This repository provides an implementation of the CILP++ system from [1]. It contains a copy of Aleph (obtained from the The Aleph Manual), that is used for the bottom clause propositionalization in the training pipeline.
It also includes an implementation of TREPAN [2] originally developed by Kester Jarvis and Artur d'Avila Garcez for rule extraction from the trained neural network.
The included datasets are:
Requirements:
- Ubuntu, Debian or similar
- Anaconda (or Miniconda)
- SWI Prolog
- The required GPU drivers (optional)
To get the code and setup the environment, run:
git clone https://github.com/vakker/CILP.git
cd CILP
conda env create -f environment.yml
conda activate cilp
To run the training:
python run.py ...
The following arguments are available:
--log-dir <log-dir> # e.g. logs
--data-dir <data-dir> # e.g. datasets/muta/muta188
--max-epochs <max-epochs>
--n-splits <n-splits>
--no-cache # don't get data from cache instead run BCP again
--use-gpu # use GPU for MLP
--trepan # run a single train/val split and then TREPAN instead of cross-val
--dedup # keep only unique data samples
To plot the training curves:
python plot.py ...
With arguments:
--log-file <log-file> # e.g. logs/7992926c.npz (generated during training)
--param-file <param-file> # e.g. logs/params.json (also generated during training)
--max-epochs <max-epochs> # limit the number of epochs for plotting
Notes: The IMDb dataset creates a large number of features which makes TREPAN practically unusable.
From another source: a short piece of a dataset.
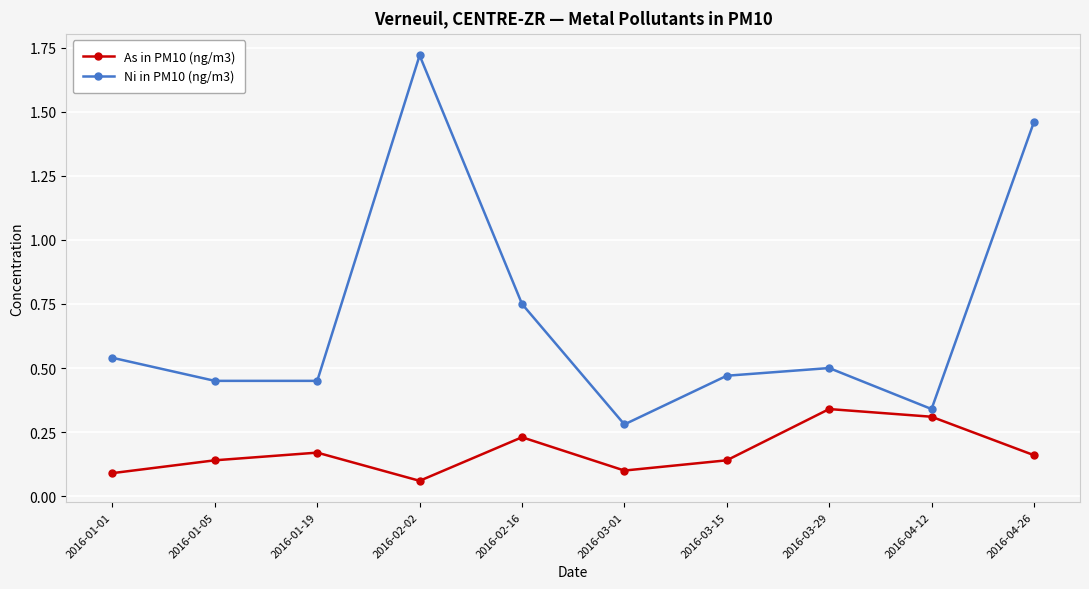

Rank the series by their average value, from lowest to highest.

As in PM10 (ng/m3), Ni in PM10 (ng/m3)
The Alzheimer's datasets finish a single TREPAN run within 10 min, MUTAG takes approx 1.9 hours, and IMDb was killed after 3 days.
[1] França, Manoel VM, Gerson Zaverucha, and Artur S. d’Avila Garcez. "Fast relational learning using bottom clause propositionalization with artificial neural networks." Machine learning 94.1 (2014): 81-104.
[2] Craven, Mark, and Jude W. Shavlik. "Extracting tree-structured representations of trained networks." Advances in neural information processing systems. 1996.